ANISTIA E TORTURADORES

DALMO DALLARI: A lei concede anistia a quem cometeu crime político - um ato ilegal com objetivo de introduzir mudanças na ordem política vigente. Obviamente, os que faziam parte do comando político, os que praticavam torturas, não visavam a modificar a ordem. Bem ao contrário, cometiam violências para que ela não fosse mudada.

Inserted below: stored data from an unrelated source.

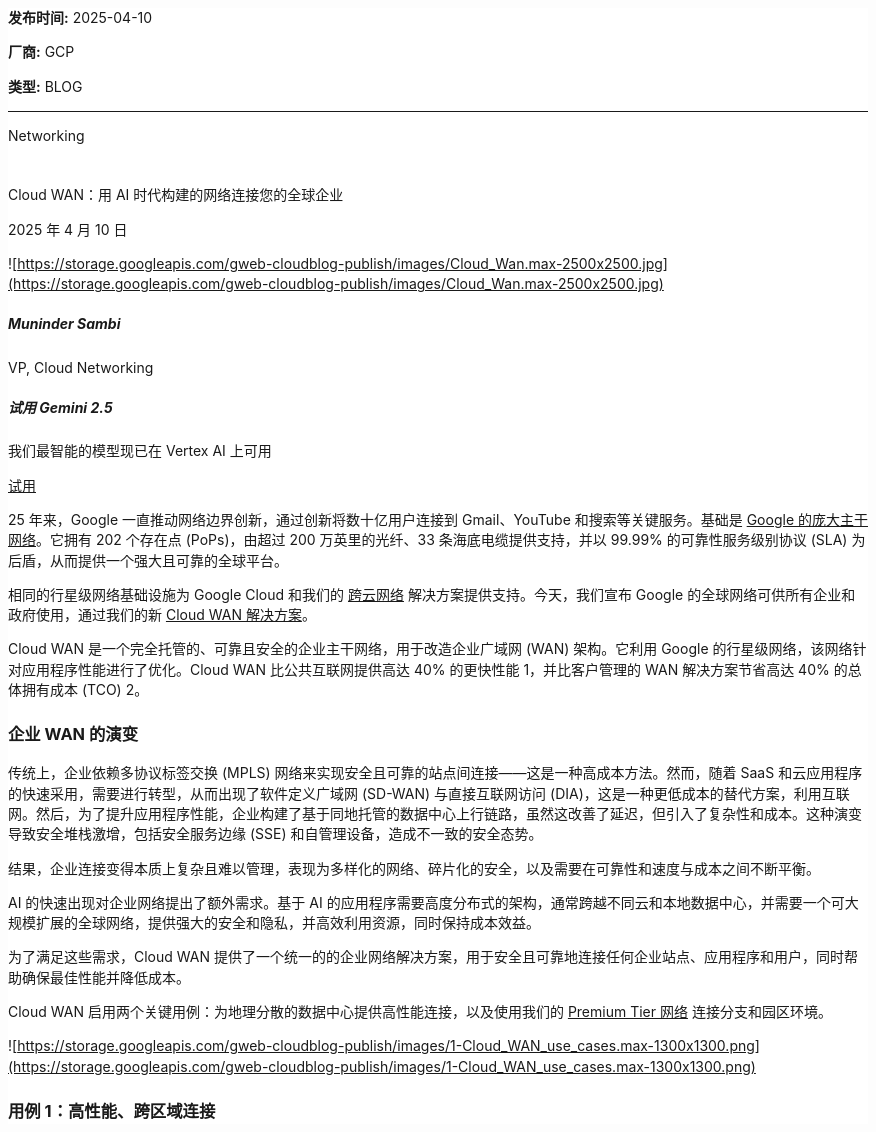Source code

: **发布时间:** 2025-04-10  

**厂商:** GCP  

**类型:** BLOG  

---  
Networking  

#  

Cloud WAN：用 AI 时代构建的网络连接您的全球企业  

2025 年 4 月 10 日  

  

![https://storage.googleapis.com/gweb-cloudblog-publish/images/Cloud_Wan.max-2500x2500.jpg](https://storage.googleapis.com/gweb-cloudblog-publish/images/Cloud_Wan.max-2500x2500.jpg)  

##### Muninder Sambi  

VP, Cloud Networking  

##### 试用 Gemini 2.5  

我们最智能的模型现已在 Vertex AI 上可用  

[试用](https://console.cloud.google.com/vertex-ai/studio/freeform)  

25 年来，Google 一直推动网络边界创新，通过创新将数十亿用户连接到 Gmail、YouTube 和搜索等关键服务。基础是 [Google 的庞大主干网络](https://cloud.google.com/blog/products/networking/google-global-network-principles-and-innovations)。它拥有 202 个存在点 (PoPs)，由超过 200 万英里的光纤、33 条海底电缆提供支持，并以 99.99% 的可靠性服务级别协议 (SLA) 为后盾，从而提供一个强大且可靠的全球平台。  

相同的行星级网络基础设施为 Google Cloud 和我们的 [跨云网络](https://cloud.google.com/solutions/cross-cloud-network) 解决方案提供支持。今天，我们宣布 Google 的全球网络可供所有企业和政府使用，通过我们的新 [Cloud WAN 解决方案](https://cloud.google.com/solutions/cross-cloud-network#secure-access-for-hybrid-workforce)。  

Cloud WAN 是一个完全托管的、可靠且安全的企业主干网络，用于改造企业广域网 (WAN) 架构。它利用 Google 的行星级网络，该网络针对应用程序性能进行了优化。Cloud WAN 比公共互联网提供高达 40% 的更快性能 1，并比客户管理的 WAN 解决方案节省高达 40% 的总体拥有成本 (TCO) 2。  

### **企业 WAN 的演变**  

传统上，企业依赖多协议标签交换 (MPLS) 网络来实现安全且可靠的站点间连接——这是一种高成本方法。然而，随着 SaaS 和云应用程序的快速采用，需要进行转型，从而出现了软件定义广域网 (SD-WAN) 与直接互联网访问 (DIA)，这是一种更低成本的替代方案，利用互联网。然后，为了提升应用程序性能，企业构建了基于同地托管的数据中心上行链路，虽然这改善了延迟，但引入了复杂性和成本。这种演变导致安全堆栈激增，包括安全服务边缘 (SSE) 和自管理设备，造成不一致的安全态势。  

结果，企业连接变得本质上复杂且难以管理，表现为多样化的网络、碎片化的安全，以及需要在可靠性和速度与成本之间不断平衡。  

AI 的快速出现对企业网络提出了额外需求。基于 AI 的应用程序需要高度分布式的架构，通常跨越不同云和本地数据中心，并需要一个可大规模扩展的全球网络，提供强大的安全和隐私，并高效利用资源，同时保持成本效益。  

为了满足这些需求，Cloud WAN 提供了一个统一的的企业网络解决方案，用于安全且可靠地连接任何企业站点、应用程序和用户，同时帮助确保最佳性能并降低成本。  

Cloud WAN 启用两个关键用例：为地理分散的数据中心提供高性能连接，以及使用我们的 [Premium Tier 网络](https://cloud.google.com/network-tiers) 连接分支和园区环境。  

![https://storage.googleapis.com/gweb-cloudblog-publish/images/1-Cloud_WAN_use_cases.max-1300x1300.png](https://storage.googleapis.com/gweb-cloudblog-publish/images/1-Cloud_WAN_use_cases.max-1300x1300.png)  

### **用例 1：高性能、跨区域连接**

Eram remunerados pelo Estado para agir contra quem queria mudar a ordem.

ROBERTO DELMANTO: De acordo com os termos da lei, foram anistiados os crimes políticos e os conexos com ele - entende-se como conexos os crimes de qualquer natureza relacionados com crimes políticos ou motivados por natureza política. Acredito que, tanto aqueles que queriam, heroicamente, derrubar a ditadura, quanto aqueles que queriam mantê-la a qualquer custo, agiam por motivação política. Bem ou mal, a lei anistiou a todos.

 

PRAZOS PARA PUNIR

DALLARI: De acordo com tratados internacionais e decisões de cortes internacionais, o crime de tortura é crime contra a humanidade. E os crime contra a humanidade não tem tempo de prescrição. Trata-se de crime permanente, que pode ser punido em qualquer parte do mundo, quando for possível. Não se aplica ao crime de tortura a regra da criminalidade comum.

DELMANTO: Nós temos uma hierarquia de leis. Em primeiro lugar está a Constituição do Brasil e, depois, em segundo lugar, os tratados internacionais. A Constituição, em uma de suas cláusulas pétreas, que só podem ser modificadas por uma nova constituinte, estipula o instituto de prescrição, em 20 anos, para todos os crimes.